Filing Chapter 13 is a great way to catch up on your past due mortgage arrears, but there are many instances in which a debtor may wish to downsize, be free of stifling HOA dues and costly home maintenance, or simply enjoy the freedom of renting for a while. Perhaps you have a rental home that is no longer profitable, and you want the lender to take it back. Chapter 13 allows you to surrender your home to the mortgage lender in satisfaction of their secured claim. The difference between the balance of the loan and the value of the home at foreclosure will be lumped into the general unsecured creditor class. In most cases, your plan payment will not be affected.
But your lender doesn’t always foreclose after confirmation of the Chapter 13 plan. Sometimes, for whatever reason, they decide to just wait out the 5 year Chapter 13 plan. Each lender has a different policy on whether or not they will foreclose on a home you wish to surrender, but most actually do pull the trigger and take the home back.
In cases where the lender is slow to foreclose, you may still be held liable for the post-bankruptcy property taxes, insurance, city or county fines, damage claims against the property owners, and home owners association dues that arise after your petition is filed, but not the monthly mortgage obligation since your personal obligation on the loan is wiped out through the bankruptcy.
So the question remains: what are your options to get this property out of your name so you aren’t saddled with these financial obligations?
- Prior to filing bankruptcy and after consulting with your attorney, negotiate with your lender to have them take a deed in lieu, perform a short-sale, or consent to a foreclosure judgment just to get the property out of your name. This can be surprisingly successful, though time consuming, and time is often not a luxury one has in the middle of a financial crisis.
- Transfer the property to another person or entity by quitclaim deed prior to filing. Be careful with this option.

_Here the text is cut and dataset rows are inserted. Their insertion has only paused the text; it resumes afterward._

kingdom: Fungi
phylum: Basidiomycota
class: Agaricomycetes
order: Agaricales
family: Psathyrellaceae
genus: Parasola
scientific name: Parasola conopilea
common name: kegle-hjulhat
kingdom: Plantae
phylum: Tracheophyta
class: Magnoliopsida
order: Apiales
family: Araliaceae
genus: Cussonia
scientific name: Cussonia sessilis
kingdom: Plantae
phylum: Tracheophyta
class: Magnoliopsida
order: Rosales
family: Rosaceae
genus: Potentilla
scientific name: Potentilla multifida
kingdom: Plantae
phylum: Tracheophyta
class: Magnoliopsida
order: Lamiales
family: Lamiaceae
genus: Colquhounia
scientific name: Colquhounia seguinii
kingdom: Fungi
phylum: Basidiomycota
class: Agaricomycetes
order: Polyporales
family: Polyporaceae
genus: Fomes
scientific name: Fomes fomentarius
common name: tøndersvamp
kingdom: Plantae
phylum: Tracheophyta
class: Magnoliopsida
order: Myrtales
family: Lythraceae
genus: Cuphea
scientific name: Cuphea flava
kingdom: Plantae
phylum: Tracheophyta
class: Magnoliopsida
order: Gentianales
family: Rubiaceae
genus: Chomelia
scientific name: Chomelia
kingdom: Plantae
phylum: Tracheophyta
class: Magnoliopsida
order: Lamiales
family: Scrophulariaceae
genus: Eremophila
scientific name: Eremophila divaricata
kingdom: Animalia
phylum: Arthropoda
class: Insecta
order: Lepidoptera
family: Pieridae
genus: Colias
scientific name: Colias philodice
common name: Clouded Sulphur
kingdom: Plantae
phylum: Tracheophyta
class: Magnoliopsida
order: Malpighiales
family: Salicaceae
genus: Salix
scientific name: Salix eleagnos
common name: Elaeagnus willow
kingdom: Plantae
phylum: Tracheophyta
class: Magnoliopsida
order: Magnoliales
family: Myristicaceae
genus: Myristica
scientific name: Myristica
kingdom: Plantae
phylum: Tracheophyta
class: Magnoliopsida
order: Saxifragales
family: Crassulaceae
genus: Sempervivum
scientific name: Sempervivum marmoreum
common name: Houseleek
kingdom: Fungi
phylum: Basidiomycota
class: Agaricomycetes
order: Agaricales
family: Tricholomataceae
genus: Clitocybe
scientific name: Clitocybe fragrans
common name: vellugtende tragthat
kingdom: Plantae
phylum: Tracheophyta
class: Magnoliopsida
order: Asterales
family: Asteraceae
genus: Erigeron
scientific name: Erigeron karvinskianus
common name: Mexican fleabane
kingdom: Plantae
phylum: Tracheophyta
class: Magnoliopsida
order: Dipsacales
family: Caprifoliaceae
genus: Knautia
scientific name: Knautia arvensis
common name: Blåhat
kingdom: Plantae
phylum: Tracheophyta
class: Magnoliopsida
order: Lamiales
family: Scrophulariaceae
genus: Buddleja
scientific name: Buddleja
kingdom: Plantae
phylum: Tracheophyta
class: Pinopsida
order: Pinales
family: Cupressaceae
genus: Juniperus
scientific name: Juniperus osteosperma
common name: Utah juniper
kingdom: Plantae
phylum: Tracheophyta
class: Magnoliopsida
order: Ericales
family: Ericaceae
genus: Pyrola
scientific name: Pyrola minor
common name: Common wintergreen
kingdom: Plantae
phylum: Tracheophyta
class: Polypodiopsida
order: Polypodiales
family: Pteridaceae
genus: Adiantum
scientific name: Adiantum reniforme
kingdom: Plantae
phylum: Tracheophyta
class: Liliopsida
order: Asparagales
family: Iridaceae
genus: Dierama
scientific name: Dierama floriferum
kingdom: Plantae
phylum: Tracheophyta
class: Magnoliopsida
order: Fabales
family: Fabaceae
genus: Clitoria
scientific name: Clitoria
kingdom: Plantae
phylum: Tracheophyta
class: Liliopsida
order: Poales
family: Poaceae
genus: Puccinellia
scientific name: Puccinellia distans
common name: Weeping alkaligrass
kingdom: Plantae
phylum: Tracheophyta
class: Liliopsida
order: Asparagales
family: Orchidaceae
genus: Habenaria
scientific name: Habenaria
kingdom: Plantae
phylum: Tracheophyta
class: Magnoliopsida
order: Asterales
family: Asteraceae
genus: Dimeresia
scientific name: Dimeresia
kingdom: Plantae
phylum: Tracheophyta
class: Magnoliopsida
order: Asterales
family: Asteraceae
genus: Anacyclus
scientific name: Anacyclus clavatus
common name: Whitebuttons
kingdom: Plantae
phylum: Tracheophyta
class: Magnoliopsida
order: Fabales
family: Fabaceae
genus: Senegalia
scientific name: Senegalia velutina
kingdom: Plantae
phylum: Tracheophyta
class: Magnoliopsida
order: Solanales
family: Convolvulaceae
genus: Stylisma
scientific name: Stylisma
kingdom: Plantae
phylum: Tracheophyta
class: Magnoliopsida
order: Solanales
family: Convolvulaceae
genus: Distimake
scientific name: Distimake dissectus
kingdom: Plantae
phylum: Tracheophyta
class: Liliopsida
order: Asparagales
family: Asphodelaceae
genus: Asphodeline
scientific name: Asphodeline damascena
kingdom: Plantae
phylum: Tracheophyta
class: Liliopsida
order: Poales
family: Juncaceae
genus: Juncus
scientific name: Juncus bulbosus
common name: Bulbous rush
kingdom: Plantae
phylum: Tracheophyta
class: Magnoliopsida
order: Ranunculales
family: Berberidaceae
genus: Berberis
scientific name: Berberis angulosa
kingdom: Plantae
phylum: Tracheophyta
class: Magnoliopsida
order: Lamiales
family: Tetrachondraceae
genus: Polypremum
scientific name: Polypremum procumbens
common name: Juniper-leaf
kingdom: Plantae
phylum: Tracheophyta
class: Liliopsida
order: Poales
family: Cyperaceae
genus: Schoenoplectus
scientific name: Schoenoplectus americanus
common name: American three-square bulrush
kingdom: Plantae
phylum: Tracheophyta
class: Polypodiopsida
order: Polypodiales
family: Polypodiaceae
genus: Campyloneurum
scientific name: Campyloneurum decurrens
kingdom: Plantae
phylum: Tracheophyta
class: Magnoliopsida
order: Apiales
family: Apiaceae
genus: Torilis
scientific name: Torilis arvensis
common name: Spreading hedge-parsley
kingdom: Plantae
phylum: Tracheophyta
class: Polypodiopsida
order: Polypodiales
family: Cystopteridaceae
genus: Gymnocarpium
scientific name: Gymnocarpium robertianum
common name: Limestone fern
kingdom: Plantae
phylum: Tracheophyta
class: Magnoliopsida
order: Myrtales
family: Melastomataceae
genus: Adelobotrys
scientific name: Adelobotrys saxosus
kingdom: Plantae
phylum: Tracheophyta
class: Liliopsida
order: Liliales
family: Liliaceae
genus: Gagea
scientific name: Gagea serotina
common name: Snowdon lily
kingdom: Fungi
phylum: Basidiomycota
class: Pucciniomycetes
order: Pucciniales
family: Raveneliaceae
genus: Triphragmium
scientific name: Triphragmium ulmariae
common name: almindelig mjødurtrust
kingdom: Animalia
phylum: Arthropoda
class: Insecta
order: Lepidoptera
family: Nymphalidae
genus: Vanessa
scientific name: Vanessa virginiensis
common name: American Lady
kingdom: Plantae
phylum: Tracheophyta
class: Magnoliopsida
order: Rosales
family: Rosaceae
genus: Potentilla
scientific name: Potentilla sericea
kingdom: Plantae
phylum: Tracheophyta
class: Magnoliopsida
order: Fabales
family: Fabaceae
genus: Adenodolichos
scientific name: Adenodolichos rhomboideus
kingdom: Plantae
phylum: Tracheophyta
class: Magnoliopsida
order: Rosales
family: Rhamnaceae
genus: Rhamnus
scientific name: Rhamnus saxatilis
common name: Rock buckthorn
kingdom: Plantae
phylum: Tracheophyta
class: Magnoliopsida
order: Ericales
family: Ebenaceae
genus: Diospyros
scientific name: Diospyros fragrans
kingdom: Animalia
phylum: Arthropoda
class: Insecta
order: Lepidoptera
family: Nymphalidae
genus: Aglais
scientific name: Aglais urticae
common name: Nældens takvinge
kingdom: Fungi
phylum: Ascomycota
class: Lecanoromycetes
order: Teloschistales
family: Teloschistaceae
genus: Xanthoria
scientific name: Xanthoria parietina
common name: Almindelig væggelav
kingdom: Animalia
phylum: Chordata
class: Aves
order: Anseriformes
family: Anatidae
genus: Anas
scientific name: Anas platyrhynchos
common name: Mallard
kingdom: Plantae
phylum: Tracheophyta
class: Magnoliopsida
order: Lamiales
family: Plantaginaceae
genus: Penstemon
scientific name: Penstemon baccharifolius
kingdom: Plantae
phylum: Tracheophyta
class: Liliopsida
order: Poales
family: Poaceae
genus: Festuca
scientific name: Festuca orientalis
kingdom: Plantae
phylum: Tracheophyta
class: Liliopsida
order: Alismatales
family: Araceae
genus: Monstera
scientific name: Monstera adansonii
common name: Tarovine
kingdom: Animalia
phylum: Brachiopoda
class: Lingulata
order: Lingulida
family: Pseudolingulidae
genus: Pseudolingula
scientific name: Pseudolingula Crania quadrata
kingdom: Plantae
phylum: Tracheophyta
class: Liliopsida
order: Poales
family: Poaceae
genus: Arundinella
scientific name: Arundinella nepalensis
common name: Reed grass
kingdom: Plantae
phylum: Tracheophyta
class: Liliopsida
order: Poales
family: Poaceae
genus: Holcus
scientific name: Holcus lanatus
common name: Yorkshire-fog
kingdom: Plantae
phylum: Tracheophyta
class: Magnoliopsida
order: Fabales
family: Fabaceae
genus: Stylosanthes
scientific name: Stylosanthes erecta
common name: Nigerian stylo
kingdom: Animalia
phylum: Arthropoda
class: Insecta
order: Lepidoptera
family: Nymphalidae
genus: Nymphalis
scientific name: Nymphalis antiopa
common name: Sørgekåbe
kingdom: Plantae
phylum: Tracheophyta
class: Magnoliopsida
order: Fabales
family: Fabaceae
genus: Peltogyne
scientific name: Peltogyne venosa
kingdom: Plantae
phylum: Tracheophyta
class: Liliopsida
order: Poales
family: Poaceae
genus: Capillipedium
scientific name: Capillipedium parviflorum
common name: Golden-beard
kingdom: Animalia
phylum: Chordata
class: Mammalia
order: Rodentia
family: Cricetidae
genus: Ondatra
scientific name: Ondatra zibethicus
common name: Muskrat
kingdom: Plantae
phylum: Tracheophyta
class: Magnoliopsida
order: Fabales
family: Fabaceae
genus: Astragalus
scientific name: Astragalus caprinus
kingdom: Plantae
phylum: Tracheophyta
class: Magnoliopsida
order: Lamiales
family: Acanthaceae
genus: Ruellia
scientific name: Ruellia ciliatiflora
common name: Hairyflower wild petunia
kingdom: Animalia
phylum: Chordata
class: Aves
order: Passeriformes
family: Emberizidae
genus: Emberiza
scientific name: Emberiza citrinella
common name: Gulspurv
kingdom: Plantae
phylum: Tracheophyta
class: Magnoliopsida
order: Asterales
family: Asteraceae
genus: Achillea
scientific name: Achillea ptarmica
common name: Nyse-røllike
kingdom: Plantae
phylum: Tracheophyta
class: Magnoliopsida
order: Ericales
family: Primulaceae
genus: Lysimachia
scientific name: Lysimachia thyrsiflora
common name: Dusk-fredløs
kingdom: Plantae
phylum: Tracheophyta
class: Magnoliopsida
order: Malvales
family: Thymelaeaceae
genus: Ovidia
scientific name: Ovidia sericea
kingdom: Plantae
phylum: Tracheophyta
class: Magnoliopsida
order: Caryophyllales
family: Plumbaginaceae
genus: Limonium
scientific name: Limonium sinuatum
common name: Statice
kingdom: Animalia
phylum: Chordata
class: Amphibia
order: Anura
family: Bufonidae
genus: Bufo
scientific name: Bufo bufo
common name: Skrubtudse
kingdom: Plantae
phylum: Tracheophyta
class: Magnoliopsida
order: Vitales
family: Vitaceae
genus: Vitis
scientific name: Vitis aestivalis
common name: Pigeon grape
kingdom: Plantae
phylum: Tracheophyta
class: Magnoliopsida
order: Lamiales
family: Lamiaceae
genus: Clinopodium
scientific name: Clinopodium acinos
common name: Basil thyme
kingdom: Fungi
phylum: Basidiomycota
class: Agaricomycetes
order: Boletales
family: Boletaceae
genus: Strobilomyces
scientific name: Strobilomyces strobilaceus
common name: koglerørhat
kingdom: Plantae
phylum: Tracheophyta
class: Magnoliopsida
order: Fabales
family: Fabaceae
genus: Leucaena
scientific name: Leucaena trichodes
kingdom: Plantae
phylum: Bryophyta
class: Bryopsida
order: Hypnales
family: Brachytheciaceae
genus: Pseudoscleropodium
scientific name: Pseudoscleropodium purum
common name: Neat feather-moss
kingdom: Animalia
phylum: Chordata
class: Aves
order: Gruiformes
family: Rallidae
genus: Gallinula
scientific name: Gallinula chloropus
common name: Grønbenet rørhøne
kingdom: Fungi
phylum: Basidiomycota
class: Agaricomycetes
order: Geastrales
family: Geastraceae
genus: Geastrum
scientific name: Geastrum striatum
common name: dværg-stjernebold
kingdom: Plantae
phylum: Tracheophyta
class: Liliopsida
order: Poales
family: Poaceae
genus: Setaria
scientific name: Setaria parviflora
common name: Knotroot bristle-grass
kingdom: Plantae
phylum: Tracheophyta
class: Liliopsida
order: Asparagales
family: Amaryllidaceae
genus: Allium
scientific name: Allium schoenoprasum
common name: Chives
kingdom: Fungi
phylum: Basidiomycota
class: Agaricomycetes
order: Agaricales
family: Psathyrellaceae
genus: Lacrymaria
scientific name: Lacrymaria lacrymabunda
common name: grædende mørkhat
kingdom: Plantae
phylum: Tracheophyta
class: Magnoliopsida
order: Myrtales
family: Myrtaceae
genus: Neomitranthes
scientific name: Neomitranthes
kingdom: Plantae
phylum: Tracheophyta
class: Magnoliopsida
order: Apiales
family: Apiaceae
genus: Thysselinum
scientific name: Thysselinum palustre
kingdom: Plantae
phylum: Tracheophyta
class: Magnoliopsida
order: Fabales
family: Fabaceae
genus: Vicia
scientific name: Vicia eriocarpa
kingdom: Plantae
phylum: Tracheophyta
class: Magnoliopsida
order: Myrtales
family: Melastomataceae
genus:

Transferring any of your property right before you file bankruptcy often raises red flags with the trustee. You may have equity in the property that the trustee thinks you are trying to hide form creditors. If so, your case could get referred to the U.S. Trustee, the entity tasked with preventing abuse and fraud in connection with filing bankruptcy.
- Transfer your home to the mortgage lender through your Chapter 13 plan. This has not yet been tried in Georgia, but in In re Rosa, No. 13-00630 (Bankr. Hawaii July 8, 2013), Judge Farris approved a clever plan by the debtor’s attorney to transfer the home back to the lender through the language of the Chapter 13 plan.
In Rosa, the debtor used section 1322(b)(9) of the bankruptcy code to transfer the property back to the lender. Section 1322(b)(9) states that you may provide for the “vesting” of property of the estate,upon confirmation of the plan, back to yourself or to any other entity. Ms. Rosa’s plan provided that her home “shall vest in City National Bank/OCWEN Loan Service upon confirmation, and the Confirmation Order shall constitute a deed of conveyance of the property when recorded at the Bureau of Conveyances.”
She was successful in transferring ownership of her home back to the lender, over the Chapter 13 trustee’s objection, by including this language in the plan. The order confirming the plan acted as a deed of conveyance that she could then file in the county property records to evidence the new ownership by the bank.
The trustee argued that the surrender of the property is not tantamount to a transfer of title, but the court pointed out that the plan went beyond merely surrendering the property. It affirmatively “vested” the property in the lender pursuant to section 1322(b)(9) of the code.
It is important to note that the plan was served on City National Bank, who did not object. If the creditor had objected, I do not think the judge would have reached the same conclusion. In this case, the silence of the creditor was taken as acquiescence to its plan treatment. While the court can order the transfer of the property over the creditor’s objection, the judge could easily compare the situation to a quitclaim deed in which the recipient has to accept. Or perhaps the court would view the transfer over the creditor’s objection as a violation of their state law right to foreclose and pursue a deficiency. Either way, hopefully the situation will arise in Georgia where an attorney will have the opportunity to try this novel method of forcing the lender to take back an unwanted home.